As per Law no. 49/2012 "On organisation and functioning of administrative courts and adjudication of administrative disputes" amended, administrative courts were introduced for the first time. The functioning of administrative courts is of special importance in lowering of the workload in ordinary courts, thus affecting in the holding of a due legal process, in which cases are tried quickly and qualitatively. The administrative courts are organised as follows: 6 first instance administrative courts, 1 appeal administrative court and 1 Administrative College of the High Court. Administrative courts are competent for: a) disputes that arise from individual administrative acts, normative subordinate legal acts and public administrative contracts issued during the exercise of administrative activity by the public organ; b) disputes that arise because of unlawful interference or failure to act by the public organ; c) disputes of competences between different administrative organs in the cases provided by the Code of Administrative Procedures; d) disputes in the field of labour relations, when the employer is an organ of the public administration; e) requests submitted by administrative organs for the examination of administrative infractions as to which the law provides deprivation of liberty up to 30 days as a type of administrative sentence for the infringer; and f) requests submitted by infringers for the substitution of the administrative sentence of deprivation of liberty up to 30 days by a sentence of a fine.

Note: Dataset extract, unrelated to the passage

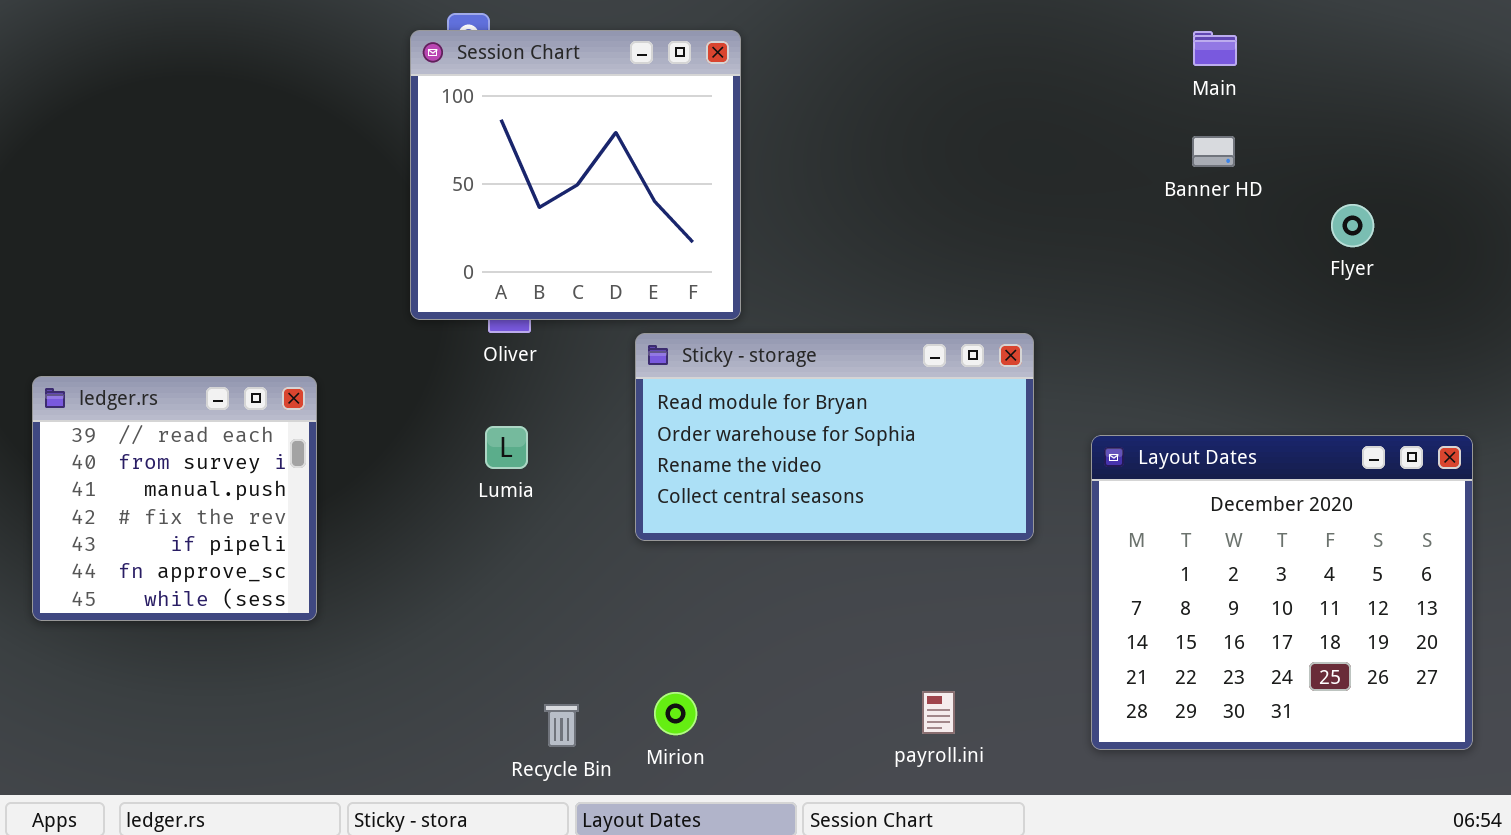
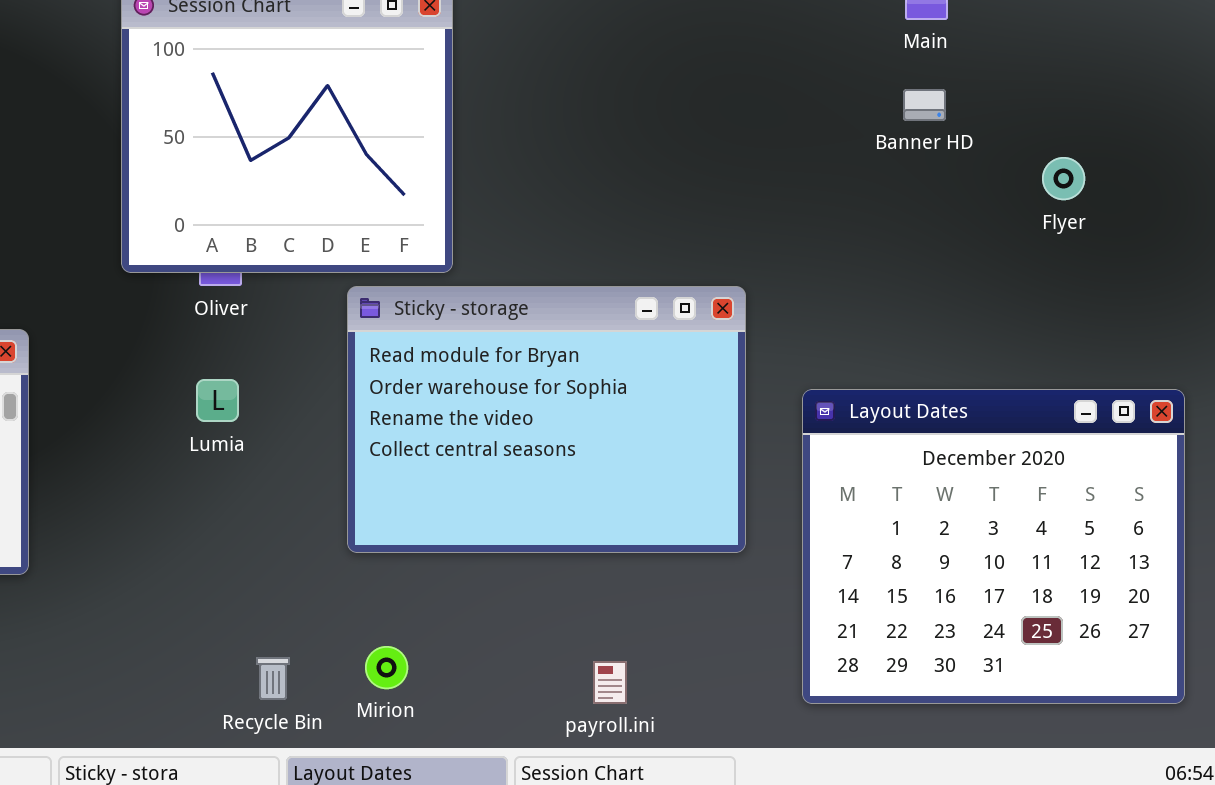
Sticky - storage: [635,333,1034,541] -> [347,286,746,553], resized
payroll.ini: [922,691,955,734] -> [593,661,627,704], moved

Upon the initiative of the Ministry of Justice, the President of the Republic approved Decree no. 7818 dated 16.11.2012 “On setting the number of judges of each court of first instance, court of appeal and administrative court, and also on the setting of territorial competence and main seat of the administrative courts”. The administrative courts consist of 43 judges; 36 judges of first instance and 7 judges of appeal.
One of the innovations introduced with the administrative judicial procedure is the issue of the time limits in the adjudication of cases. As regards adjudication by the administrative court it has been decided the principle of trial within reasonable time limits, which implies use of time limits in relation to the nature of the action required to be taken in order not to impact quality of justice and in particular the right of parties to be effectively protected. As regards first instance courts trial, the law does not foresee time limits, but trial must be held within short period and reasonable time limit; as regards adjudication of cases by the Administrative Appeal Court the time limit is 30 days and as regards review of cases by the Administrative College of the High Court, the time limit of 90 days is foreseen.
Throughout the period of functioning of administrative courts, justice institutions including: Ministry of Justice, High Council of Justice, Office for Administration of Judicial Budget and School of Magistrates, in line with their scope of activity, have taken legislative and organisational measures to make these courts fully operational.


  • Do public authorities assume liability in cases of wrongdoing and guarantee redress and/or adequate compensation?

The Commissioner for the Oversight of the Civil Service has conducted a considerable number of supervisions and inspections from the moment of creation and up to date, at the end of which he has come up with a set of recommendations. There has been noticed a reflection from the state administration institutions, independent institutions and local government units, which have responded positively to the recommendations made by the Commissioner and have taken measures to establish the legality in the administration of the civil service.